Programming is craftsmanship and requires skills
Many managers think that programming is easy, it's just a bunch of
for
, if
, else
and switch
clauses after all, isn't it ?
But coding is difficult because it is mainly about TAKING DECISIONS ALL THE TIME.
Driving is easy because you don't have to take decisions about the way to turn the steering wheel; walking is easy, you don't even have to think about it; Drilling a 10 mm hole into a wall is easy because the goal is clear and because you don't have many options to achieve it...
Software is difficult and is craftsmanship because there are always many
ways to achieve the same task. Take the simplest example I can think
about : an addition function : we want to add a
and b
to get
c=a+b
.
* Should I code this the object-oriented way ( a.add(b)
) or the
procedural way ( add(a,b)
) ?
* How should I name this ? add()
? sum()
? How should I name the
arguments ?
* How should I document the function ? is there some project conventions about it ?
* Should I return the sum or store it into the object itself ?
* Should I code this test first (TDD) ? write an UT afterwards or write no test at all ?

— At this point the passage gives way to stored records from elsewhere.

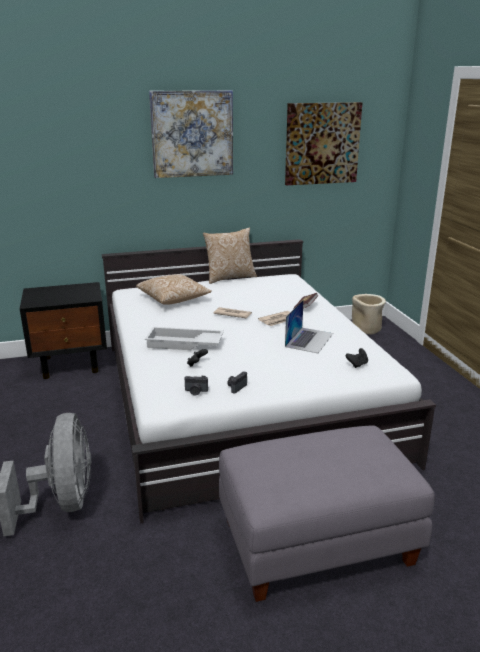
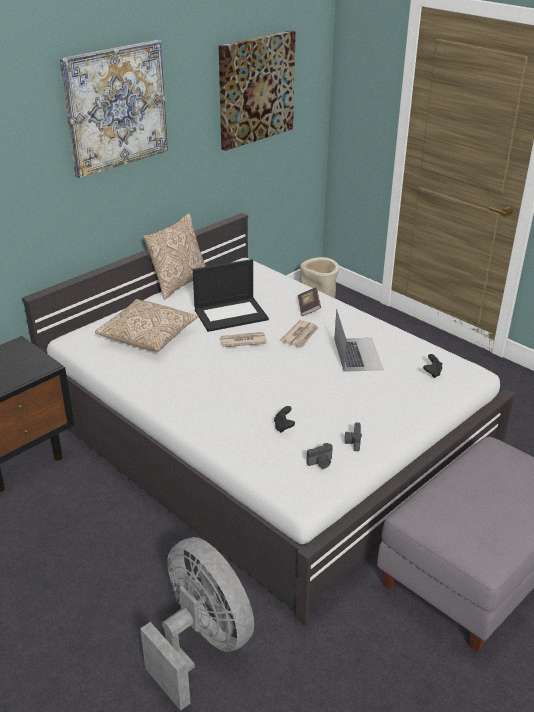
camera: 30 degrees left, 10 degrees up
(184, 344) = (237, 402): white tray -> none
(244, 299) = (231, 314): none -> laptop

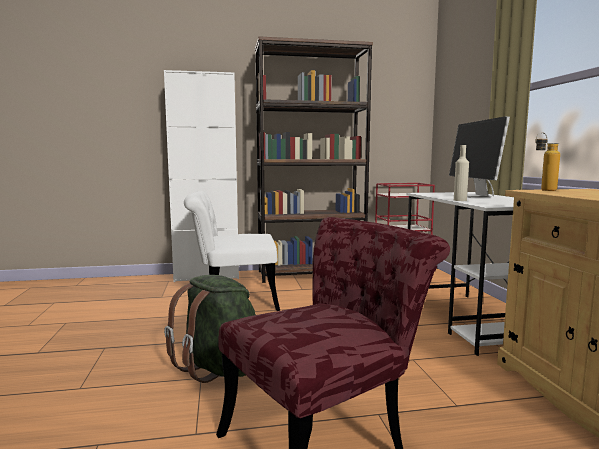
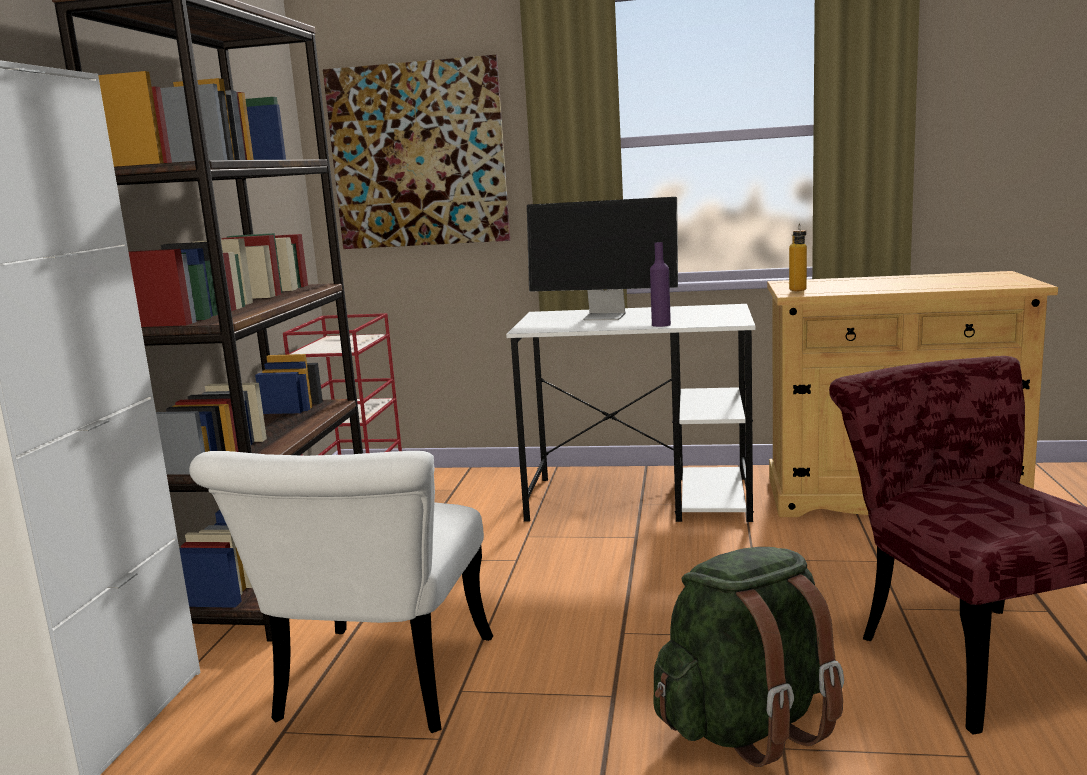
camera: 70 degrees left, 5 degrees up
(460, 200) = (661, 325): beige bottle -> purple bottle
(464, 101) = (418, 155): none -> picture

* Does my code scale well ? does it use a lot of memory ?
* Which visibility for this function ? private, public, package ?
* Should I handle exceptions (a is null for instance) or from the caller ?
* Should the arguments be immutable ?
* Is it thread-safe ?
* Should this function be injected within an utility class ?
* If I'm coding in object oriented, is it SOLID compliant ? what about inheritance ? ...
* ... tens of others questions any good coder should ask to himself
If all of this decisions could be taken by a machine, coders would not be required at all because we would just generate code (and we sometimes do it using MDD technologies, mainly for code skeletons with low added value).
We -coders- would then all be searching for a new job. But, AFAIK, this is not the case, we are still needed, still relevant. All companies still need costly software craftsmen !
Q.E.D. ;-)
I can't agree more with the manifesto for software craftsmanship.